Journal of Experimental Marine Biology and Ecology
The benthic community structure of the shallow reefs of St. John, US Virgin Islands, was studied from 1992 to 2007 to test the hypotheses that the abundances of non-scleractinian invertebrates have changed, and further, that the changes are associated with variation in the percentage cover of scleractinian coral and macroalgae. The study utilized photoquadrats (0.25 m2) from fringing reefs (7–9 m depth) characterized by igneous boulders and low (b5%) coral cover, and results from six sites were pooled to describe these reefs as a single habitat. Photoquadrats were analyzed biennially for the abundance of invertebrates, particularly those belonging to four well represented classes (Anthozoa, Demospongiae, Echinoidea, and Polychaeta), as well as the cover of scleractinians and macroalgae. Overall, the combined (multivariate) abundance of 30 invertebrate taxa changed over time, the combined (multivariate) abundance of the four invertebrate classes changed over time, and the individual (univariate) abundance of anthozoans, sponges, and echinoids changed over time. Throughout the study, coral cover remained b5%, and while it varied significantly, it did not display a consistent trajectory of change; in contrast, the cover of macroalgae increased throughout the study. While it is unsurprising that the abundances of invertebrates changed over 15 y, notably they varied even though coral cover remained stable, in only a few cases were they related positively to macroalgal cover, and in most cases it was members of the suspension feeding guild that became more abundant.
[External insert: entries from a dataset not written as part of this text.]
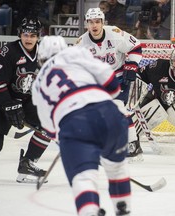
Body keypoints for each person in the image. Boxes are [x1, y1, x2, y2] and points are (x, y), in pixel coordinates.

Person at [32, 35, 131, 216]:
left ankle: (90, 211)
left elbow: (50, 128)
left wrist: (67, 143)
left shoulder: (37, 84)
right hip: (109, 113)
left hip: (73, 124)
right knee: (117, 169)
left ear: (40, 57)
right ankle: (123, 209)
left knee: (84, 178)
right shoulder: (75, 53)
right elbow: (111, 83)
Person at [0, 17, 51, 183]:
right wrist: (9, 105)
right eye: (25, 34)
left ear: (38, 36)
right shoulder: (9, 50)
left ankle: (27, 165)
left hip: (23, 101)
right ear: (20, 34)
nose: (29, 38)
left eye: (33, 35)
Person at [76, 8, 143, 161]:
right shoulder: (81, 44)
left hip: (118, 77)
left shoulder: (115, 34)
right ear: (87, 24)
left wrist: (132, 65)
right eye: (91, 22)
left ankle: (133, 144)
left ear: (103, 22)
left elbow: (136, 46)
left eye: (98, 21)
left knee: (118, 107)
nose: (95, 25)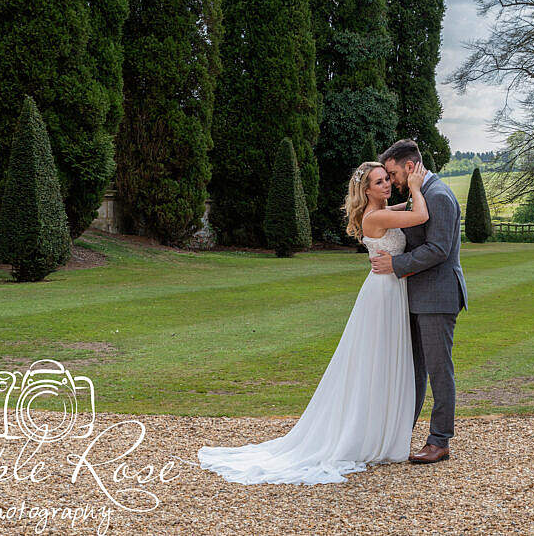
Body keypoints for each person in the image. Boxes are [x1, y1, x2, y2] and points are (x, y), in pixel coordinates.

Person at [197, 160, 430, 484]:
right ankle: (365, 433)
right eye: (379, 182)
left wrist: (415, 193)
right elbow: (419, 215)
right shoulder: (375, 216)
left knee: (383, 360)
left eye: (386, 180)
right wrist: (418, 188)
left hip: (391, 288)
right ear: (366, 190)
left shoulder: (383, 210)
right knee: (375, 360)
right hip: (383, 293)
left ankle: (380, 430)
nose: (387, 185)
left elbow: (406, 208)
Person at [372, 139, 467, 464]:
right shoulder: (421, 195)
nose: (392, 180)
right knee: (413, 371)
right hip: (416, 298)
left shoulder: (438, 196)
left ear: (410, 167)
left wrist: (395, 265)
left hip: (438, 297)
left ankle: (439, 441)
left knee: (439, 371)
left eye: (393, 173)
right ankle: (402, 435)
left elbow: (438, 249)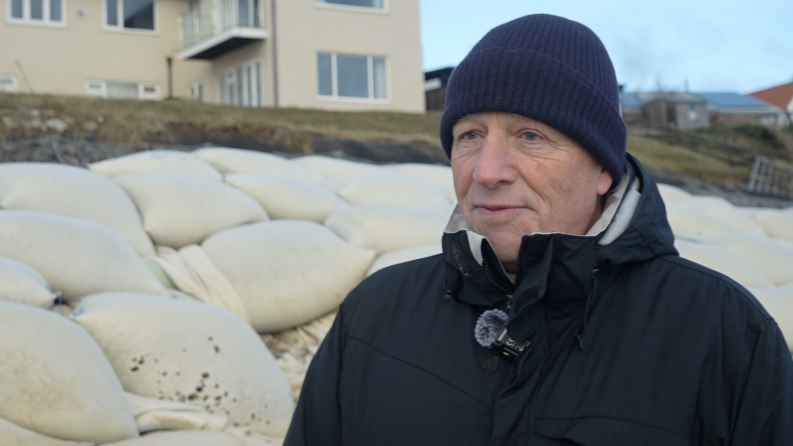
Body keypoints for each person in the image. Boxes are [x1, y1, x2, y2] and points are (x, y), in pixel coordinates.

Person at [284, 14, 793, 445]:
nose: (486, 171)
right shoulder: (374, 316)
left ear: (602, 170)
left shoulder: (722, 334)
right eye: (469, 135)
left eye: (530, 136)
These outcomes suggest that: (1) benthic invertebrates on the shallow reefs of St. John may be more strongly influenced by regional (e.g., larva supply) than local (e.g., coral cover)conditions, (2) Caribbean reefs have changed more since the early 1990s than can be inferred from variation in cover of coral and macroalgae, and (3) suspension feeding invertebrates have become more common on shallow fringing reefs in at least one location.